J Street, the pro-peace process political action committee and lobby, already had a lot on the line in Pennsylvania’s hotly contested Senate race, where it has bet heavily on Democratic nominee Rep. Joe Sestak.
But the ante was raised this week with the creation of a new group including Republican heavy hitters William Kristol and Gary Bauer that launched with hard-hitting television ads accusing Sestak of being hostile to Israel.
Sestak, who beat Sen. Arlen Specter in the Democratic primary in May, is “a perfect example of an elected official running for higher office who uses these rote, throwaway phrases about being pro-Israel, but who has developed a pretty consistent record of associating with organizations and individuals who are anything but,” Bauer told The Jewish Week in an interview Tuesday.
To get that message across, the new Emergency Committee for Israel is already running attack ads blasting Sestak for signing a congressional letter critical of Israel’s Gaza blockade. (J Street supported the letter.)
Is J Street one of those anti-Israel groups?
Bauer didn’t answer the question directly, but he left little doubt where he comes down: “You have to take a group and look at what it does,” he said. “In my view, you have to come up with a pretty bizarre definition of ‘pro-Israel’ to fit J Street into that category.”
J Street’s founder and president, Jeremy Ben-Ami, disagrees — both with the new Emergency Committee’s assessment of Sestak’s pro-Israel bona fides and with its views on his own group.
“JStreetPAC is proud to support Congressman Joe Sestak, who has been a stalwart supporter of Israel,” he said. “The choice in Pennsylvania is clear: a candidate from the far right who has opposed aid to Israel and is supported by Sarah Palin and the Tea Party, or a former naval Commander who supports Israel and whose values line up with the overwhelming majority of Jewish Americans.”
Other observers say the new organization, with an overwhelmingly Republican cast of characters and a strongly anti-Obama focus, is just a continuation of the longstanding and largely unsuccessful GOP effort to woo Jewish voters and a somewhat more successful effort to get pro-Israel campaign money.

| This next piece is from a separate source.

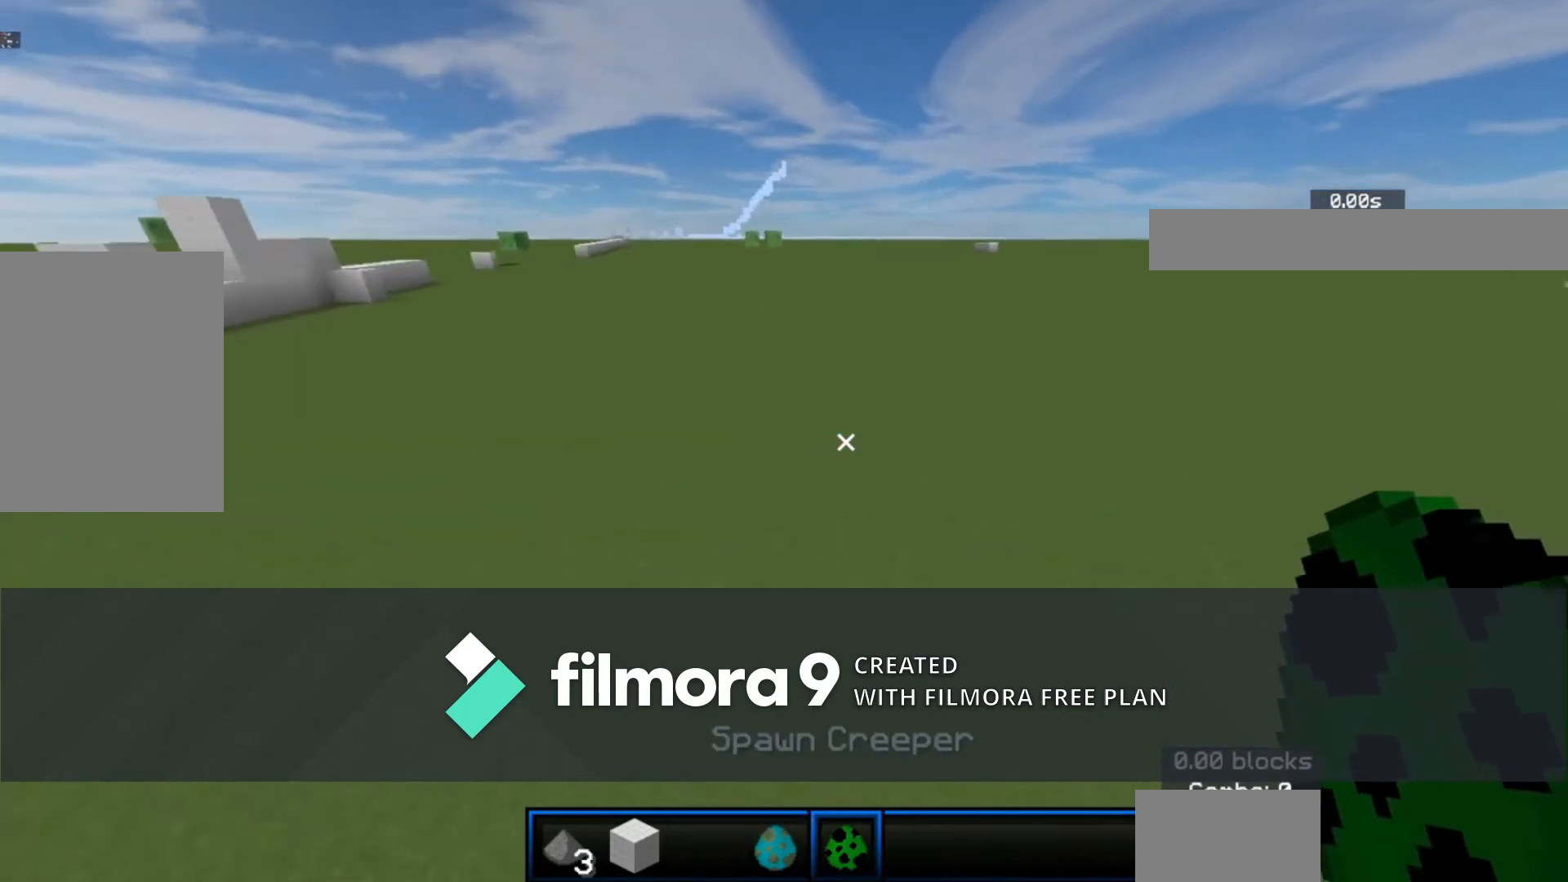
{"keys": ["space", "w"], "mouse": [], "events": [[160, "space", "down"], [360, "space", "up"], [440, "space", "down"]]}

And the group could represent a challenge to AIPAC, the lead pro-Israel lobby that Jewish doves say is an arch defender of the Israeli right — but which many on the right believe is far too cozy with the Democratic administration.
For J Street, the Pennsylvania race is shaping up as a critical test of its contention that it can provide political “cover” to pro-Israel politicians who want to see a more robust U.S. approach to Middle East peace.
“There’s no question people are looking at Pennsylvania, but we’re going all out for all the candidates our PAC is supporting,” Ben-Ami said. “This is a very important year for our entire effort — and not just institutionally, but for the peace process and for President Obama’s foreign policy.”
J Street chose the Pennsylvania race, in part, because former Rep. Pat Toomey, the Republican nominee, is running an aggressive campaign aimed at Jewish voters and — possibly more importantly — campaign donors who don’t care about his very conservative domestic record.
With less than five months to the November election, the race is already getting nasty, with Republicans — and the new committee — blasting Sestak for appearing at a fundraiser for the Council on American Islamic Relations (CAIR), a group they say has terrorist links, and the Democrats hitting Toomey for voting twice against foreign aid, traditionally a benchmark vote for the pro-Israel lobby.
And the risks for J Street are growing.
“J Street appears to have decided that the Sestak-Toomey race is the place to try to demonstrate its political muscle,” said Kean University political scientist Gilbert Kahn, who said the risks are obvious: “Should Toomey carry a sizable proportion of the Jewish vote, that will be interpreted by many in the Jewish community as indicative of the inability of J Street to deliver.”
Colby College political scientist L. Sandy Maisel said the new group is more about partisan politics in today’s highly polarized environment than anything else — and that the effort to use Israel as a wedge issue with Jewish voters probably won’t work any better than it did in 2008.
“This kind of crude appeal — that if you label candidates anti-Israel, Jews will vote against them — just hasn’t worked,” he said. “Jewish voters are much too sophisticated for that.”
Jacques Berlinerblau, director of Georgetown University’s Program for Jewish Civilization, said Jewish voters may actually be beside the point.
“What this might be about is an effort to rally the disparate elements and wayward elements within the Republican Party around an issue on which they are generally in accord: Israel,” he said.
Increasingly, social conservatives like Bauer, old-line economic conservatives, hawkish neoconservatives and the wild card in the mix — the Tea Party movement — are pulling the GOP in different directions. The new committee, with Christian conservative Gary Bauer and neoconservative Bill Kristol at the helm, may be, at least in part, an effort to focus those elements on a single issue where there is plenty of common ground, he said.
Still others see the Emergency Committee as a not-so-subtle jab at AIPAC and other elements of the pro-Israel lobby — an impression reinforced by Kristol in an interview with Politico’s Ben Smith, who broke the story on Monday. Kristol said, “There are some who say they’re pro-Israel but aren’t really ... then there’s AIPAC, which is a wonderful organization, but one that’s very committed to working with the administration, so they pull some punches publicly.”
Committee board member Gary Bauer denied that the new group is mostly about J Street and GOP politics, arguing that it “is an attempt to deal with the growing threats that Israel faces, and the growing strain between our current government and our alliance with Israel.”